» EXCERPT TO READ:
··········
# underdeveloped fry



## kurka (Jan 2, 2012)

my swordtail gave birth this morning, this is the thing. its been 3 mths since she last had babies and has been lookin very prego for bout 2 mths. I noticed the dark thing under her belly was a lot bigger and put her in the birthing net. This morning she was having them and 4 out of 5 were dead, they just looked like round balls with eyes. So after she started eating what few were alive I put her back in the main tank. My questions is why is she having what looks like underdeveloped fry and some are normal when she was preg so long. She didn’t seemed stressed…..


----------



## Fishpunk (Apr 18, 2011)

How old is she?


----------



## kurka (Jan 2, 2012)

I honestly not sure. I got her from a pet store. Ive had her for bout 6 mths. this pic was taken 1/8/12 the orange swordtail
https://mail.google.com/mail/?ui=2&...isp=inline&realattid=1390643560377745408-1&zw


----------



## Sorafish (Sep 15, 2011)

It could be that she miscarried and reabsorbed the fry a few different times over the month, and this batch just wasn't healthy so she aborted most. The underdeveloped balls were likely eggs, which some females are more prone to throwing than fry. I have three female guppies in particular who's clutches are usually half eggs, half fry (belly skirters) 
Some females will just have bad batches. Some are just not healthy enough for pregnancy. Sometimes there is something wrong with the fry so they abort them. Stress can make a female abort, water quality can as well. Mineral deficiency is another reason. If there isn't enough minerals in the water, they won't have enough nutrition for the developing fry. Do you have any stats you can post? GH and KH are particularly important with livebearers.


----------



## kurka (Jan 2, 2012)

WOW Sorafish!! thank you!!! no i dont know the levels and stuff i usually take a sample to the LPS about once a mth and they tell me if everything is good and usually they just say "okay everything looks good" so maybe i need to buy my own stuff and do it myself


----------
··········
» RECORD SET:
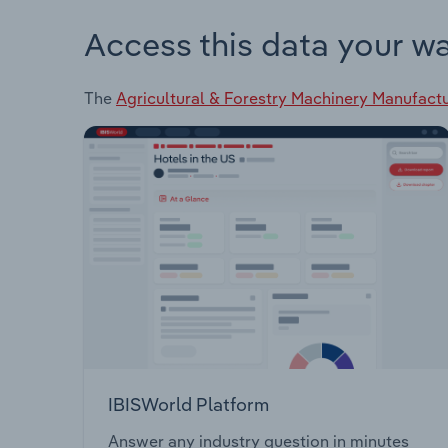
Access this data your w
The
Agricultural & Forestry Machinery Manufactu
IBISWorld Platform
Answer any industry question in minutes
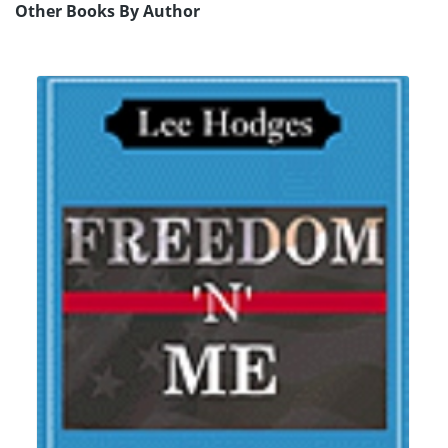
Other Books By Author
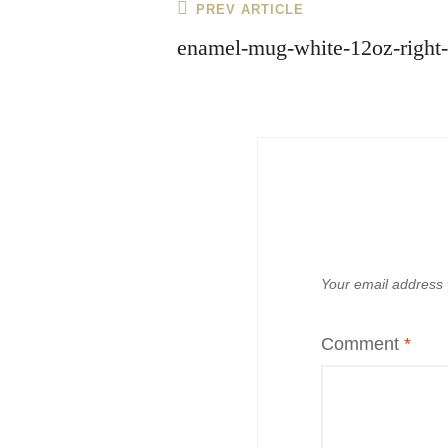
Post
Previous
PREV ARTICLE
navigation
Post
enamel-mug-white-12oz-right
Your email address w
Comment
*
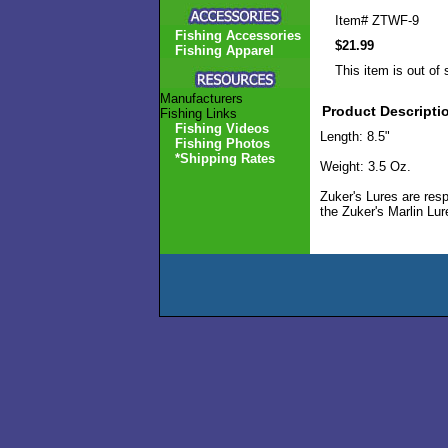
Item#
ZTWF-9
Fishing Accessories
$21.99
Fishing Apparel
This item is out of 
Manufacturers
Product Descripti
Fishing Links
Fishing Videos
Length: 8.5"
Fishing Photos
*Shipping Rates
Weight: 3.5 Oz.
Zuker's Lures are resp
the Zuker's Marlin Lu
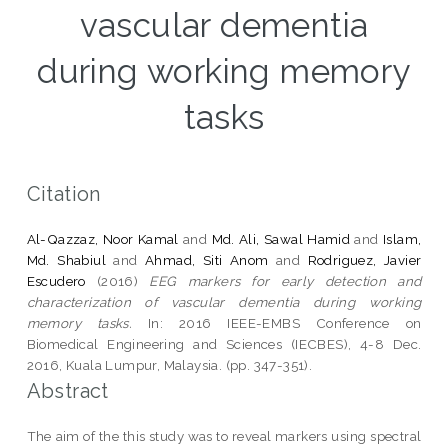
vascular dementia
during working memory
tasks
Citation
Al-Qazzaz, Noor Kamal
and
Md. Ali, Sawal Hamid
and
Islam,
Md. Shabiul
and
Ahmad, Siti Anom
and
Rodriguez, Javier
Escudero
(2016)
EEG markers for early detection and
characterization of vascular dementia during working
memory tasks.
In: 2016 IEEE-EMBS Conference on
Biomedical Engineering and Sciences (IECBES), 4-8 Dec.
2016, Kuala Lumpur, Malaysia. (pp. 347-351).
Abstract
The aim of the this study was to reveal markers using spectral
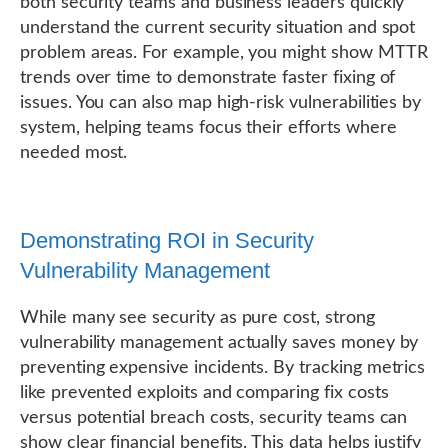
both security teams and business leaders quickly
understand the current security situation and spot
problem areas. For example, you might show MTTR
trends over time to demonstrate faster fixing of
issues. You can also map high-risk vulnerabilities by
system, helping teams focus their efforts where
needed most.
Demonstrating ROI in Security
Vulnerability Management
While many see security as pure cost, strong
vulnerability management actually saves money by
preventing expensive incidents. By tracking metrics
like prevented exploits and comparing fix costs
versus potential breach costs, security teams can
show clear financial benefits. This data helps justify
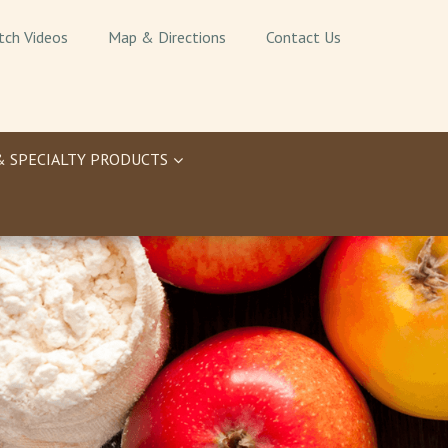
tch Videos
Map & Directions
Contact Us
& SPECIALTY PRODUCTS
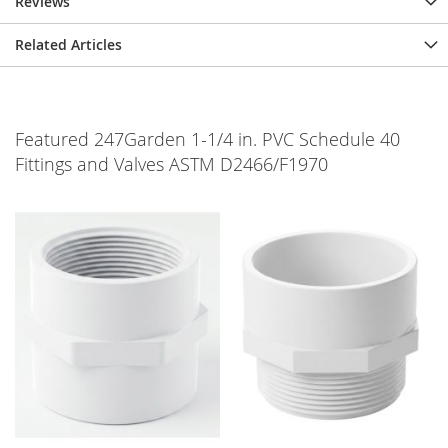
Reviews
Related Articles
Featured 247Garden 1-1/4 in. PVC Schedule 40
Fittings and Valves ASTM D2466/F1970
··········
» CHECK YOUR UNDERSTANDING:
**1)** Answer these about the underdeveloped fry thread:
(a) How many of the five fry born that morning were dead?
(b) About how long has kurka had the swordtail?
(c) Which two water measurements does Sorafish call particularly important with livebearers?
**2)** Repeat, word for word, the part of the underdeveloped fry thread between "It could be" and "important with livebearers.", inclusive.

» EXERCISE ANSWERS:
**1)**
(a) Four.
(b) About 6 months.
(c) GH and KH.

**2)**
It could be that she miscarried and reabsorbed the fry a few different times over the month, and this batch just wasn't healthy so she aborted most. The underdeveloped balls were likely eggs, which some females are more prone to throwing than fry. I have three female guppies in particular who's clutches are usually half eggs, half fry (belly skirters) 
Some females will just have bad batches. Some are just not healthy enough for pregnancy. Sometimes there is something wrong with the fry so they abort them. Stress can make a female abort, water quality can as well. Mineral deficiency is another reason. If there isn't enough minerals in the water, they won't have enough nutrition for the developing fry. Do you have any stats you can post? GH and KH are particularly important with livebearers.